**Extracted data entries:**
= = =
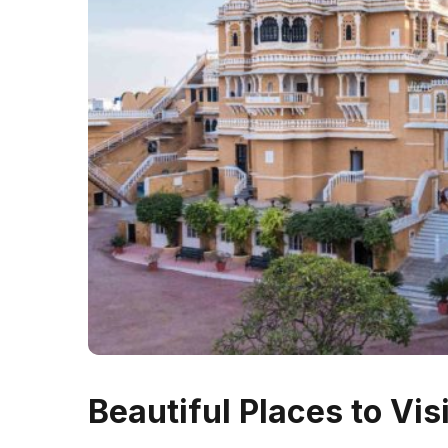
Beautiful Places to Visi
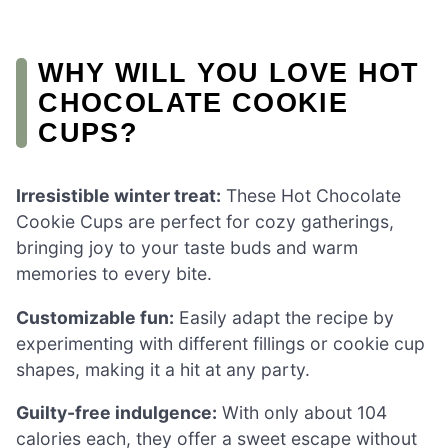
WHY WILL YOU LOVE HOT
CHOCOLATE COOKIE
CUPS?
Irresistible winter treat:
These Hot Chocolate
Cookie Cups are perfect for cozy gatherings,
bringing joy to your taste buds and warm
memories to every bite.
Customizable fun:
Easily adapt the recipe by
experimenting with different fillings or cookie cup
shapes, making it a hit at any party.
Guilty-free indulgence:
With only about 104
calories each, they offer a sweet escape without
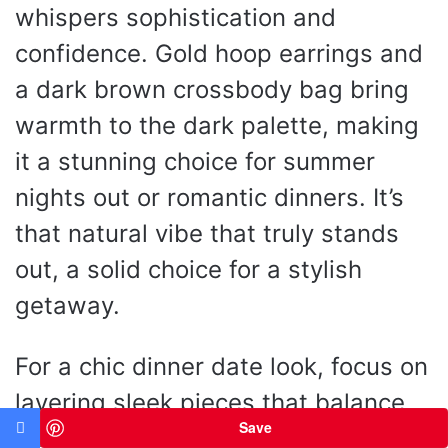
whispers sophistication and
confidence. Gold hoop earrings and
a dark brown crossbody bag bring
warmth to the dark palette, making
it a stunning choice for summer
nights out or romantic dinners. It’s
that natural vibe that truly stands
out, a solid choice for a stylish
getaway.
For a chic dinner date look, focus on
layering sleek pieces that balance
Save
each other out. Pairing the ribbed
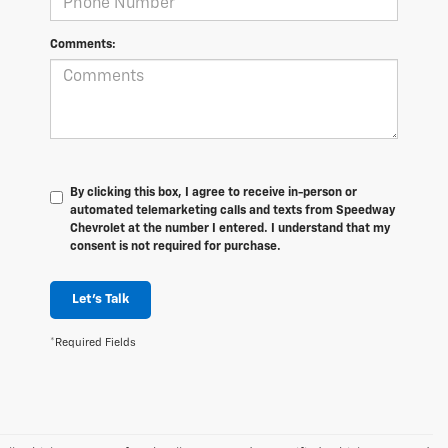
Comments:
By clicking this box, I agree to receive in-person or
automated telemarketing calls and texts from Speedway
Chevrolet at the number I entered. I understand that my
consent is not required for purchase.
Let's Talk
*Required Fields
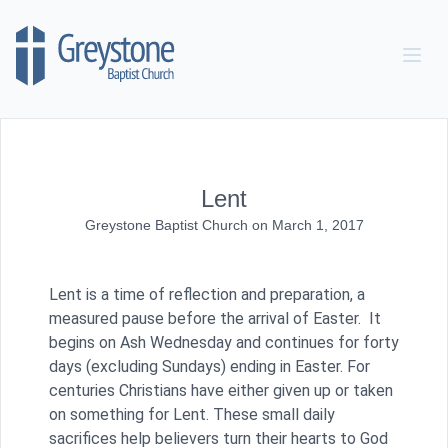
Skip to content
Lent
Greystone Baptist Church
on
March 1, 2017
Lent is a time of reflection and preparation, a
measured pause before the arrival of Easter. It
begins on Ash Wednesday and continues for forty
days (excluding Sundays) ending in Easter. For
centuries Christians have either given up or taken
on something for Lent. These small daily
sacrifices help believers turn their hearts to God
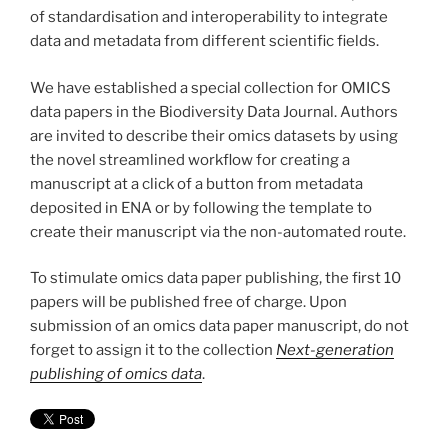
of standardisation and interoperability to integrate
data and metadata from different scientific fields.
We have established a special collection for OMICS
data papers in the Biodiversity Data Journal. Authors
are invited to describe their omics datasets by using
the novel streamlined workflow for creating a
manuscript at a click of a button from metadata
deposited in ENA or by following the template to
create their manuscript via the non-automated route.
To stimulate omics data paper publishing, the first 10
papers will be published free of charge. Upon
submission of an omics data paper manuscript, do not
forget to assign it to the collection
Next-generation
publishing of omics data
.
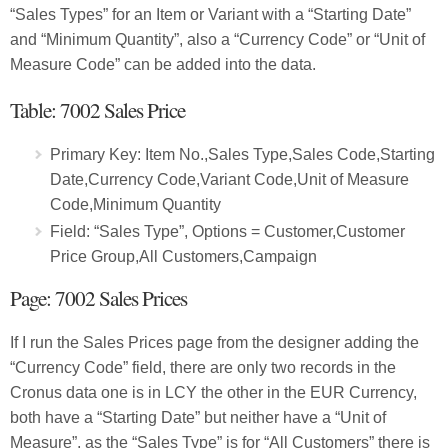
“Sales Types” for an Item or Variant with a “Starting Date”
and “Minimum Quantity”, also a “Currency Code” or “Unit of
Measure Code” can be added into the data.
Table: 7002 Sales Price
Primary Key: Item No.,Sales Type,Sales Code,Starting
Date,Currency Code,Variant Code,Unit of Measure
Code,Minimum Quantity
Field: “Sales Type”, Options = Customer,Customer
Price Group,All Customers,Campaign
Page: 7002 Sales Prices
If I run the Sales Prices page from the designer adding the
“Currency Code” field, there are only two records in the
Cronus data one is in LCY the other in the EUR Currency,
both have a “Starting Date” but neither have a “Unit of
Measure”, as the “Sales Type” is for “All Customers” there is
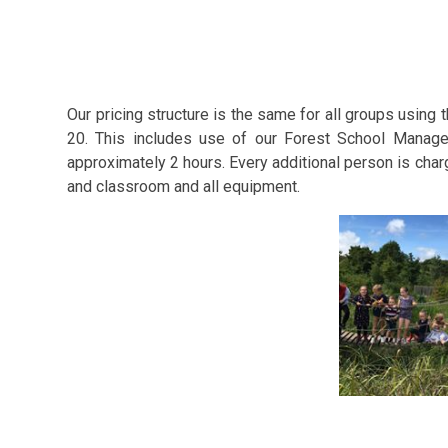
Our pricing structure is the same for all groups using
20. This includes use of our Forest School Manager
approximately 2 hours. Every additional person is char
and classroom and all equipment.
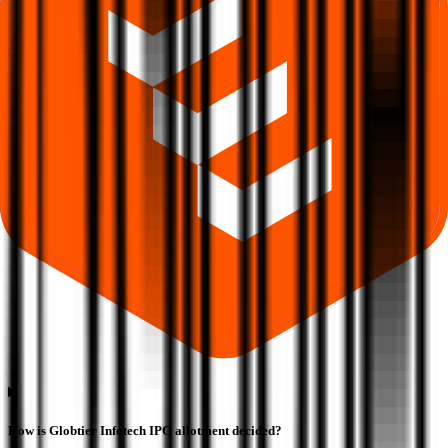
How is Globtier Infotech IPO allotment decided?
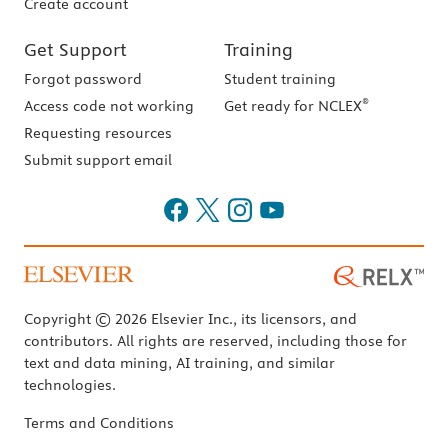
Create account
Get Support
Training
Forgot password
Student training
®
Access code not working
Get ready for NCLEX
Requesting resources
Submit support email
Copyright © 2026 Elsevier Inc., its licensors, and
contributors. All rights are reserved, including those for
text and data mining, AI training, and similar
technologies.
Terms and Conditions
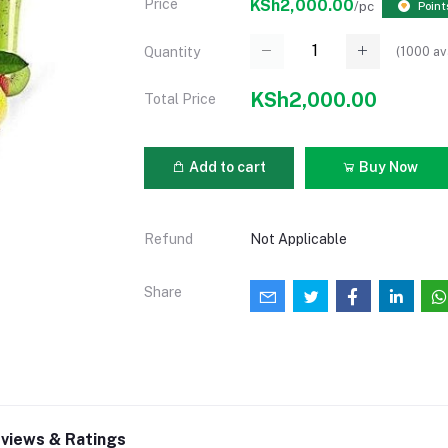
Price
KSh2,000.00
/pc
Point
(
1000
av
Quantity
KSh2,000.00
Total Price
Add to cart
Buy Now
Refund
Not Applicable
Share
views & Ratings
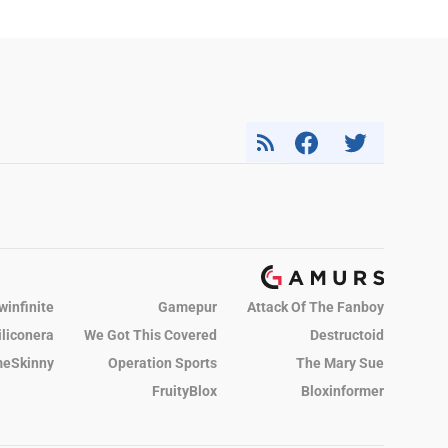
winfinite
Gamepur
Attack Of The Fanboy
iliconera
We Got This Covered
Destructoid
eSkinny
Operation Sports
The Mary Sue
FruityBlox
Bloxinformer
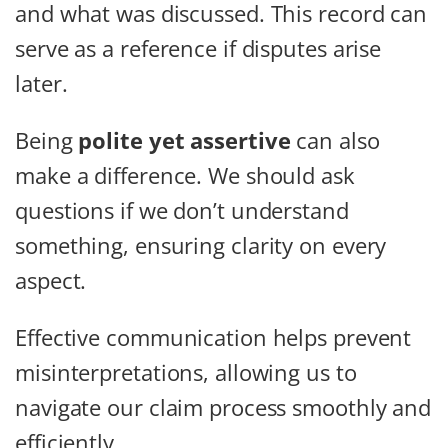
and what was discussed. This record can
serve as a reference if disputes arise
later.
Being
polite yet assertive
can also
make a difference. We should ask
questions if we don’t understand
something, ensuring clarity on every
aspect.
Effective communication helps prevent
misinterpretations, allowing us to
navigate our claim process smoothly and
efficiently.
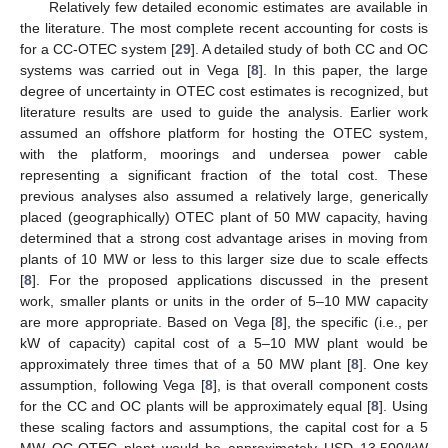
Relatively few detailed economic estimates are available in
the literature. The most complete recent accounting for costs is
for a CC-OTEC system [
29
]. A detailed study of both CC and OC
systems was carried out in Vega [
8
]. In this paper, the large
degree of uncertainty in OTEC cost estimates is recognized, but
literature results are used to guide the analysis. Earlier work
assumed an offshore platform for hosting the OTEC system,
with the platform, moorings and undersea power cable
representing a significant fraction of the total cost. These
previous analyses also assumed a relatively large, generically
placed (geographically) OTEC plant of 50 MW capacity, having
determined that a strong cost advantage arises in moving from
plants of 10 MW or less to this larger size due to scale effects
[
8
]. For the proposed applications discussed in the present
work, smaller plants or units in the order of 5–10 MW capacity
are more appropriate. Based on Vega [
8
], the specific (i.e., per
kW of capacity) capital cost of a 5–10 MW plant would be
approximately three times that of a 50 MW plant [
8
]. One key
assumption, following Vega [
8
], is that overall component costs
for the CC and OC plants will be approximately equal [
8
]. Using
these scaling factors and assumptions, the capital cost for a 5
MW OC-OTEC plant would be approximately USD 13,500/kW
= = =
**Required work:** Out of the preceding entries, pull every line containing the string "both".

**Answer to this task:**
both have a “Starting Date” but neither have a “Unit of
]. A detailed study of both CC and OC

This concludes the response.